> Exercise goal
Rewrite the entries from the line with "genus: Aglais" through the last line, changing every "scientific name" to "binomial" and keeping all else as it is.

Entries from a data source
[start]
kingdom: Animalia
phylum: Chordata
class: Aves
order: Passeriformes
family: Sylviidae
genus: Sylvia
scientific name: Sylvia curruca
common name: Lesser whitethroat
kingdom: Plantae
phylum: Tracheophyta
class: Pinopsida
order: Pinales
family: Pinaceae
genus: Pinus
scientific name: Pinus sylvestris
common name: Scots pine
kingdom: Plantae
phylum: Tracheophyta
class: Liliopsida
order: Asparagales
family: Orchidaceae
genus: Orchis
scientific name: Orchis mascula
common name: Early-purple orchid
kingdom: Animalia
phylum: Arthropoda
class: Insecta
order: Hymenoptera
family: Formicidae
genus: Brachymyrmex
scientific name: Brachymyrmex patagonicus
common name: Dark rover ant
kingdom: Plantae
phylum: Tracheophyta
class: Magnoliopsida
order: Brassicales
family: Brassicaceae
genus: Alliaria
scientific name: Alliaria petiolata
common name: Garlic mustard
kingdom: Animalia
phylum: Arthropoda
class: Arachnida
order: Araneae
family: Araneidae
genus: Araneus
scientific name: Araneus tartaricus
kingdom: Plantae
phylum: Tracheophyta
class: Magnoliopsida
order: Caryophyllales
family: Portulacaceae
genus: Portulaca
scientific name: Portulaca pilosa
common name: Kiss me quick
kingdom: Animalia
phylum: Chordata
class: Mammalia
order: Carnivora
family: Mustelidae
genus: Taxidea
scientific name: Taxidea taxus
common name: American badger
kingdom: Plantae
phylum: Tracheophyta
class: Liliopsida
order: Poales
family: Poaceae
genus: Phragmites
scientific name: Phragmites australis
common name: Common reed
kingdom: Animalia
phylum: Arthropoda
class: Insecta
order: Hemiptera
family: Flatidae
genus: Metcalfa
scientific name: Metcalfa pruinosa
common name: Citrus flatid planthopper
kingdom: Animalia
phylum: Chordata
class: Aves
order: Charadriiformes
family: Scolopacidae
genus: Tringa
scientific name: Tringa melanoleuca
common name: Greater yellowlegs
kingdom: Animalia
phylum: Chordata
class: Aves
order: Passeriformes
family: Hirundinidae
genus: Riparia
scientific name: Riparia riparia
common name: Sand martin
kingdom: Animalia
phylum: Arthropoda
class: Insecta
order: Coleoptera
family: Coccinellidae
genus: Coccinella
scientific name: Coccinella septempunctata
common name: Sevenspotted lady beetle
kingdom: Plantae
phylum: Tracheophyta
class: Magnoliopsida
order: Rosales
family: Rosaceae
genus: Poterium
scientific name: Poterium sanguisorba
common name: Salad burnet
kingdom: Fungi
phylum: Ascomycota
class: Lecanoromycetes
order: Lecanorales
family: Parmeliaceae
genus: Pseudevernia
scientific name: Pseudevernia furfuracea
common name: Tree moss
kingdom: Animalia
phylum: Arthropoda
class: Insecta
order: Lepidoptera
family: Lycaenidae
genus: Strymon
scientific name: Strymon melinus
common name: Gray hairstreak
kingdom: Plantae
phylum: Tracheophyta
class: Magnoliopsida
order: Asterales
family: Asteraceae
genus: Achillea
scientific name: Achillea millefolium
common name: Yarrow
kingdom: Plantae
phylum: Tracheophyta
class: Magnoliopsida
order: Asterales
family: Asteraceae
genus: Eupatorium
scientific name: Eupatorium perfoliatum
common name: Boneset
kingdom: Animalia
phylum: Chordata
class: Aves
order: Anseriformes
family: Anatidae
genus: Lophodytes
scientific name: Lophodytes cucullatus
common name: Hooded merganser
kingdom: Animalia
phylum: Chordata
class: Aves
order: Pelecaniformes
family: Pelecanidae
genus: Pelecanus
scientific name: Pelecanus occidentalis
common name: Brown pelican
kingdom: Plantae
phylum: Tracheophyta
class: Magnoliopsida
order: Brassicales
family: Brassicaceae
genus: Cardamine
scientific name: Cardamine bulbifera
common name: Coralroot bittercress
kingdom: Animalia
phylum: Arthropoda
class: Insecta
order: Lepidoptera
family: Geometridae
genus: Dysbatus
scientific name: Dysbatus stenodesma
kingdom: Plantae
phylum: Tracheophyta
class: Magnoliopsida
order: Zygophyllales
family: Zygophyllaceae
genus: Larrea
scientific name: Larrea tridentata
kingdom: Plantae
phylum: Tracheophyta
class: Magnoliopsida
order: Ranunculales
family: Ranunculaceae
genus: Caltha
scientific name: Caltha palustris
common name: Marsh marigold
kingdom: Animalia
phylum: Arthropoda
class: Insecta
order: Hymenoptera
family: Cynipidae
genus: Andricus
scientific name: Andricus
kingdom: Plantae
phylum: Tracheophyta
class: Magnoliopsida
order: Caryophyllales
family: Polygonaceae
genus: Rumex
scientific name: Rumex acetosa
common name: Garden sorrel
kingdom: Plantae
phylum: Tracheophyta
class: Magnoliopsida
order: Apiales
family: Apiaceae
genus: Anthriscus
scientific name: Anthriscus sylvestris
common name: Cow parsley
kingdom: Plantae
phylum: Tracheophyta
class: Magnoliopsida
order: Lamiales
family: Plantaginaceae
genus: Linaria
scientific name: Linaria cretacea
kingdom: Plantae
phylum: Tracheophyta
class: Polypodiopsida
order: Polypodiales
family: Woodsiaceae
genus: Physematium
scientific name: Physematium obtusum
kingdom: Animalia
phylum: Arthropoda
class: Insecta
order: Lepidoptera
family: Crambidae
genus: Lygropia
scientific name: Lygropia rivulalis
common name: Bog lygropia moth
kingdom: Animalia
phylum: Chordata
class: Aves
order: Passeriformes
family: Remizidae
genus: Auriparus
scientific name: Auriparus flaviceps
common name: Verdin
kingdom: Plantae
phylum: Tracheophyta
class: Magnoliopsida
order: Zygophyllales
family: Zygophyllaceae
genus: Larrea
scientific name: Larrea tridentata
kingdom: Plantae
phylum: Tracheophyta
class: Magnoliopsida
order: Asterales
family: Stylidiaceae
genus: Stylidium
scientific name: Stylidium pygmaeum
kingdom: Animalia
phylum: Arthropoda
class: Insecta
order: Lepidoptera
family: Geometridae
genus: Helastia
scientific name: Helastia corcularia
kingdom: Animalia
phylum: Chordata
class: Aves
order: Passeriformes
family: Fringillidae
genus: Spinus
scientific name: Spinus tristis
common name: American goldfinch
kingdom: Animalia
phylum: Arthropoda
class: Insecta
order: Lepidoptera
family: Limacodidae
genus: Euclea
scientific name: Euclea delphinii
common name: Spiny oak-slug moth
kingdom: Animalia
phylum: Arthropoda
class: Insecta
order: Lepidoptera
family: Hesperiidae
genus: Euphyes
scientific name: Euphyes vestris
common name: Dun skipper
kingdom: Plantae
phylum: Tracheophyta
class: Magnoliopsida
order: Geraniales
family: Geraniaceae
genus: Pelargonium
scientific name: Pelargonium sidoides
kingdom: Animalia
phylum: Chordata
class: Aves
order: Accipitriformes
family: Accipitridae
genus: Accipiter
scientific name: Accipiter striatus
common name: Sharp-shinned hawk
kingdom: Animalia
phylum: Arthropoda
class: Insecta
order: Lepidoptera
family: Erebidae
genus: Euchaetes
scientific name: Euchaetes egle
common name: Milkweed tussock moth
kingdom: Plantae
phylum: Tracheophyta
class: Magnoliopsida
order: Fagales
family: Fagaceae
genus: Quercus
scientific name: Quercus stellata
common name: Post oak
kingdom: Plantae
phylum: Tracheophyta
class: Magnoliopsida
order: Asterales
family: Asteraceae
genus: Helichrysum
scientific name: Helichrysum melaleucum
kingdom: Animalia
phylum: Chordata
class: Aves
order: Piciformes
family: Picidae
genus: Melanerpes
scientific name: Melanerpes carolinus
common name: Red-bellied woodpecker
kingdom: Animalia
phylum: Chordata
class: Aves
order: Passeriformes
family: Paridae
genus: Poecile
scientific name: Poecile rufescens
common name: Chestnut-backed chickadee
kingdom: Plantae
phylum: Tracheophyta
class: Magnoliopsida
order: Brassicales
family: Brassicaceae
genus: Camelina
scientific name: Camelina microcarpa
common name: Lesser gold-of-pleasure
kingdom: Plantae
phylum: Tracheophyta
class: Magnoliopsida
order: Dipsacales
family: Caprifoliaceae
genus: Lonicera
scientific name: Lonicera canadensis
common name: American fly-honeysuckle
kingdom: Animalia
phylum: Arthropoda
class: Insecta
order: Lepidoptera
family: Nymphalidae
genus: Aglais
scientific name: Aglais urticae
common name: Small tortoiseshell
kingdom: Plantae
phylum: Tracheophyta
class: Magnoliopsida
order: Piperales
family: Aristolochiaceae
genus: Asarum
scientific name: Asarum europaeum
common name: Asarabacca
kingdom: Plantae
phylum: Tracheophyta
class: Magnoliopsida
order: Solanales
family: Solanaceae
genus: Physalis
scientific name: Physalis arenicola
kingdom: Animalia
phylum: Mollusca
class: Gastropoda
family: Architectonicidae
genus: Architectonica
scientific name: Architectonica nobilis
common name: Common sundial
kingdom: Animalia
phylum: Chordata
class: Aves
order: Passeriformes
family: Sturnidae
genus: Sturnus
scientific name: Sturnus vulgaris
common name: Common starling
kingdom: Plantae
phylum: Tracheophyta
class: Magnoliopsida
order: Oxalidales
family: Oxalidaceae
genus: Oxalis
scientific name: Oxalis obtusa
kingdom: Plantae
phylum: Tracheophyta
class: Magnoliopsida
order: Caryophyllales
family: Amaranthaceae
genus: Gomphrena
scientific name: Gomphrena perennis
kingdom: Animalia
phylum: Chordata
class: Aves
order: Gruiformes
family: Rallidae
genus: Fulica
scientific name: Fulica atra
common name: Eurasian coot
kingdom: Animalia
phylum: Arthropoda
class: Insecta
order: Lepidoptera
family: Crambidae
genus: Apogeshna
[end]
> The output
genus: Aglais
binomial: Aglais urticae
common name: Small tortoiseshell
kingdom: Plantae
phylum: Tracheophyta
class: Magnoliopsida
order: Piperales
family: Aristolochiaceae
genus: Asarum
binomial: Asarum europaeum
common name: Asarabacca
kingdom: Plantae
phylum: Tracheophyta
class: Magnoliopsida
order: Solanales
family: Solanaceae
genus: Physalis
binomial: Physalis arenicola
kingdom: Animalia
phylum: Mollusca
class: Gastropoda
family: Architectonicidae
genus: Architectonica
binomial: Architectonica nobilis
common name: Common sundial
kingdom: Animalia
phylum: Chordata
class: Aves
order: Passeriformes
family: Sturnidae
genus: Sturnus
binomial: Sturnus vulgaris
common name: Common starling
kingdom: Plantae
phylum: Tracheophyta
class: Magnoliopsida
order: Oxalidales
family: Oxalidaceae
genus: Oxalis
binomial: Oxalis obtusa
kingdom: Plantae
phylum: Tracheophyta
class: Magnoliopsida
order: Caryophyllales
family: Amaranthaceae
genus: Gomphrena
binomial: Gomphrena perennis
kingdom: Animalia
phylum: Chordata
class: Aves
order: Gruiformes
family: Rallidae
genus: Fulica
binomial: Fulica atra
common name: Eurasian coot
kingdom: Animalia
phylum: Arthropoda
class: Insecta
order: Lepidoptera
family: Crambidae
genus: Apogeshna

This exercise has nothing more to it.